Every entry should be reproduced precisely, with each picture left out.

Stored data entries
┄┄┄┄┄┄

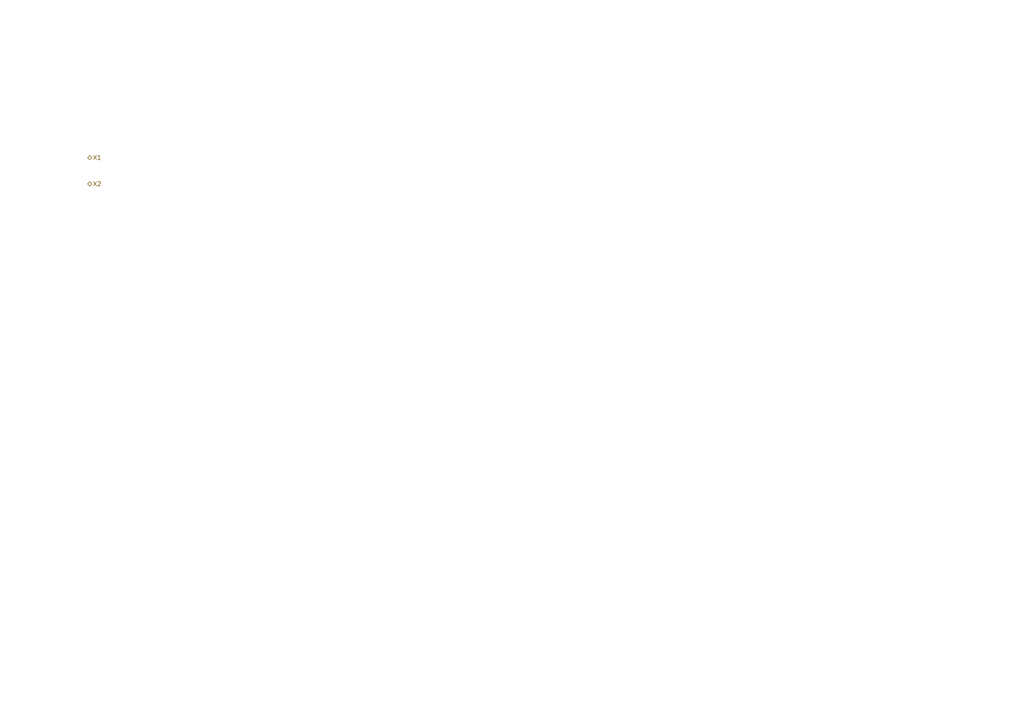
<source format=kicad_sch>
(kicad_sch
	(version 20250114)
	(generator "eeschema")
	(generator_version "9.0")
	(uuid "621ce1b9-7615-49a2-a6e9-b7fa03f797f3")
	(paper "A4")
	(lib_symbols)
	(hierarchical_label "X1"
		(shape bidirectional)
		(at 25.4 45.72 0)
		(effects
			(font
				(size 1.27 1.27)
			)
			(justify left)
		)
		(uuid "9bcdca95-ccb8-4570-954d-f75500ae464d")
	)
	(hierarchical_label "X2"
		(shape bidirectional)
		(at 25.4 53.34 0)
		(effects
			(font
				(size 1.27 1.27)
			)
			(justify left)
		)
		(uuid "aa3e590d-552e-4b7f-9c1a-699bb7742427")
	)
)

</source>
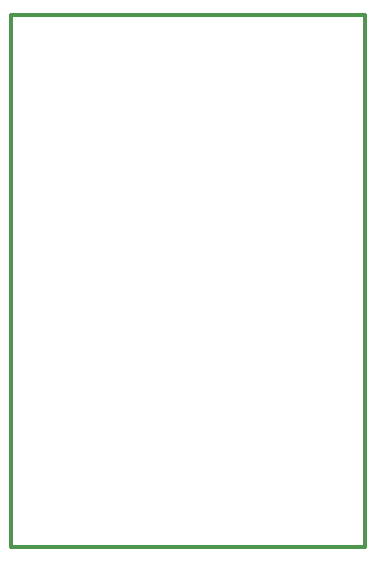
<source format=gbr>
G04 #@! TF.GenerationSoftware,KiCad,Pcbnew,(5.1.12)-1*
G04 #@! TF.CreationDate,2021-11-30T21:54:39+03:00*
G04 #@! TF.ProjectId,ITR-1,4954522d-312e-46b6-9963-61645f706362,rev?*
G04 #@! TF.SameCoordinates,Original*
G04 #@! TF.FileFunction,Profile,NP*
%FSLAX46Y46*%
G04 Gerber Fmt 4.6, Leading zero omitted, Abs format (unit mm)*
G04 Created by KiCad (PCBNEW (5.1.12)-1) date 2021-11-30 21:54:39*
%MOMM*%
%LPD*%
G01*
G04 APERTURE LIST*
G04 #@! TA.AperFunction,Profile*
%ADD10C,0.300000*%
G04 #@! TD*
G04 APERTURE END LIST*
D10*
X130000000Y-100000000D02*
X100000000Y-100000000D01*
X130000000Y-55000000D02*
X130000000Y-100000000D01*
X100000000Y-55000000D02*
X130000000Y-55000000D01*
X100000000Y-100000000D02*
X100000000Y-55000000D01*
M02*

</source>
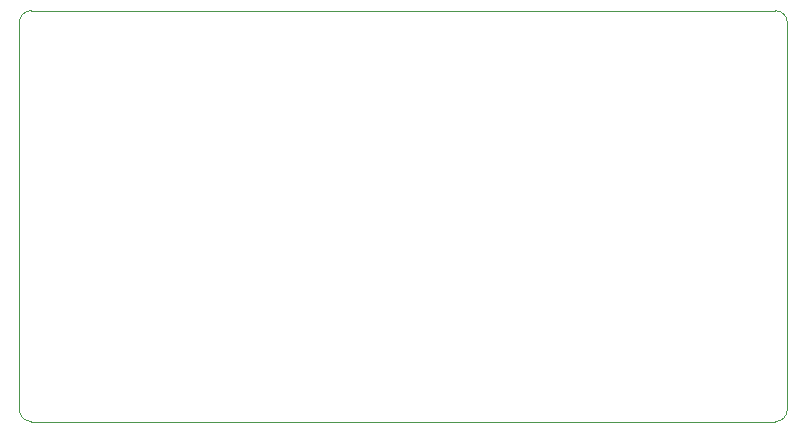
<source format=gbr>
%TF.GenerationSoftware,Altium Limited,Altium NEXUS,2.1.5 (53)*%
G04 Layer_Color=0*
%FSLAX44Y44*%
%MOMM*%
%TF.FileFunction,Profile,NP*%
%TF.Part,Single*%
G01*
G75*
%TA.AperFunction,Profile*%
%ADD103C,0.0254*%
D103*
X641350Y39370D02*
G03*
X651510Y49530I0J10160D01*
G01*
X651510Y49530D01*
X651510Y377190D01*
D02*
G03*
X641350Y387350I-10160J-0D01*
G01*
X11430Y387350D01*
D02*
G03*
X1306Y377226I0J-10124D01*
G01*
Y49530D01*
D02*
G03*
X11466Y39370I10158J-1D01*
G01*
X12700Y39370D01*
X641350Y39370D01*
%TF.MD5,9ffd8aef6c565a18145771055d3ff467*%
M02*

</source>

┄┄┄┄┄┄

Written solution:
<source format=kicad_sch>
(kicad_sch
	(version 20250114)
	(generator "eeschema")
	(generator_version "9.0")
	(uuid "621ce1b9-7615-49a2-a6e9-b7fa03f797f3")
	(paper "A4")
	(lib_symbols)
	(hierarchical_label "X1"
		(shape bidirectional)
		(at 25.4 45.72 0)
		(effects
			(font
				(size 1.27 1.27)
			)
			(justify left)
		)
		(uuid "9bcdca95-ccb8-4570-954d-f75500ae464d")
	)
	(hierarchical_label "X2"
		(shape bidirectional)
		(at 25.4 53.34 0)
		(effects
			(font
				(size 1.27 1.27)
			)
			(justify left)
		)
		(uuid "aa3e590d-552e-4b7f-9c1a-699bb7742427")
	)
)

</source>
<source format=gbr>
G04 #@! TF.GenerationSoftware,KiCad,Pcbnew,(5.1.12)-1*
G04 #@! TF.CreationDate,2021-11-30T21:54:39+03:00*
G04 #@! TF.ProjectId,ITR-1,4954522d-312e-46b6-9963-61645f706362,rev?*
G04 #@! TF.SameCoordinates,Original*
G04 #@! TF.FileFunction,Profile,NP*
%FSLAX46Y46*%
G04 Gerber Fmt 4.6, Leading zero omitted, Abs format (unit mm)*
G04 Created by KiCad (PCBNEW (5.1.12)-1) date 2021-11-30 21:54:39*
%MOMM*%
%LPD*%
G01*
G04 APERTURE LIST*
G04 #@! TA.AperFunction,Profile*
%ADD10C,0.300000*%
G04 #@! TD*
G04 APERTURE END LIST*
D10*
X130000000Y-100000000D02*
X100000000Y-100000000D01*
X130000000Y-55000000D02*
X130000000Y-100000000D01*
X100000000Y-55000000D02*
X130000000Y-55000000D01*
X100000000Y-100000000D02*
X100000000Y-55000000D01*
M02*

</source>
<source format=gbr>
%TF.GenerationSoftware,Altium Limited,Altium NEXUS,2.1.5 (53)*%
G04 Layer_Color=0*
%FSLAX44Y44*%
%MOMM*%
%TF.FileFunction,Profile,NP*%
%TF.Part,Single*%
G01*
G75*
%TA.AperFunction,Profile*%
%ADD103C,0.0254*%
D103*
X641350Y39370D02*
G03*
X651510Y49530I0J10160D01*
G01*
X651510Y49530D01*
X651510Y377190D01*
D02*
G03*
X641350Y387350I-10160J-0D01*
G01*
X11430Y387350D01*
D02*
G03*
X1306Y377226I0J-10124D01*
G01*
Y49530D01*
D02*
G03*
X11466Y39370I10158J-1D01*
G01*
X12700Y39370D01*
X641350Y39370D01*
%TF.MD5,9ffd8aef6c565a18145771055d3ff467*%
M02*

</source>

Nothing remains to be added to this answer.